Daß eine Anfechtung der Geschenke des Vaters an die Klägerin nach § 951 ABGB. in Betracht komme, wurde nicht behauptet.
Aber auch die Erwägung, daß der Vater des Klägers gegenüber dem Nachlaß der Mutter Anspruch auf ein Vorausvermächtnis nach § 758 ABGB. besitzt und ebenso die Beklagte gegenüber dem Nachlaß nach dem Vater des Klägers, vermag den Anspruch nicht von vornherein als unbegrundet erscheinen zu lassen. Die Beklagte darf sich nicht eigenmächtig in den Besitz ihres Vorausvermächtnisses setzen. Es kommt im übrigen nicht darauf an, ob sie dolos handeln und Nachlaßgegenstände dem Kläger entziehen will, sondern nur darauf, ob sie mehr über die Nachlässe und das Eigentum des Klägers weiß, als diesem ohnedies bekannt ist. Wenn der Kläger vielleicht auch verhältnismäßig geringe Ansprüche zu stellen in der Lage sein wird, ist die Beklagte dennoch verpflichtet, durch ihre Bekanntgabe die Grundlagen für die Auseinandersetzung zwischen ihr und dem Kläger zu schaffen. Sie hat durch ihre Angabe und ihren Eid nicht über die Zugehörigkeit der Sachen zu entscheiden, sondern nur wahrheitsgemäß anzugeben, was ihr darüber bekannt ist.

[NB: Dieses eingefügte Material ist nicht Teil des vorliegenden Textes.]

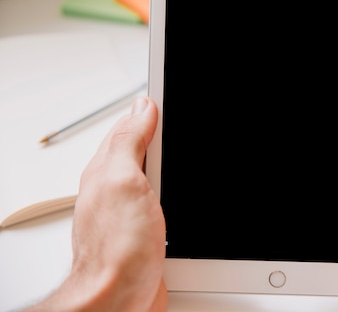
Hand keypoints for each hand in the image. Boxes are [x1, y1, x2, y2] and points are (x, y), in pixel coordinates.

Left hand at [23, 97, 166, 311]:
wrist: (118, 297)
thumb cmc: (115, 249)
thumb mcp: (123, 181)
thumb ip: (131, 142)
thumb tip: (142, 107)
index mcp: (109, 167)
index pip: (130, 125)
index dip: (152, 109)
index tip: (171, 93)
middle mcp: (118, 185)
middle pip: (144, 146)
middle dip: (163, 131)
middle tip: (178, 114)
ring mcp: (132, 207)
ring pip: (155, 172)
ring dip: (169, 160)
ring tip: (179, 141)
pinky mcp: (148, 228)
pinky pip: (163, 197)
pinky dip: (174, 186)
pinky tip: (180, 186)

Das Erstgericht ist bei der Abweisung des Klagebegehrens zum Teil von unrichtigen rechtlichen Voraussetzungen ausgegangen, zum Teil reichen seine Feststellungen nicht hin. Das Berufungsgericht hat also das Urteil des Erstgerichtes mit Recht aufgehoben.
Der Rekurs bekämpft den Beschluß des Erstgerichtes, indem er davon ausgeht, der Kläger sei ohnedies über den Umfang des Nachlasses nach seiner Mutter und nach seinem Vater vollkommen unterrichtet. Dies entspricht aber nicht den Feststellungen des Erstgerichtes. Es ist auch nicht richtig, daß nur das Rechtsverhältnis an bekannten Gegenständen eine Rolle spielt. Es handelt sich nach der Klage im Gegenteil nur darum, bisher nicht bekannte Gegenstände zutage zu fördern.
Der Rekurs ist also nicht begrundet.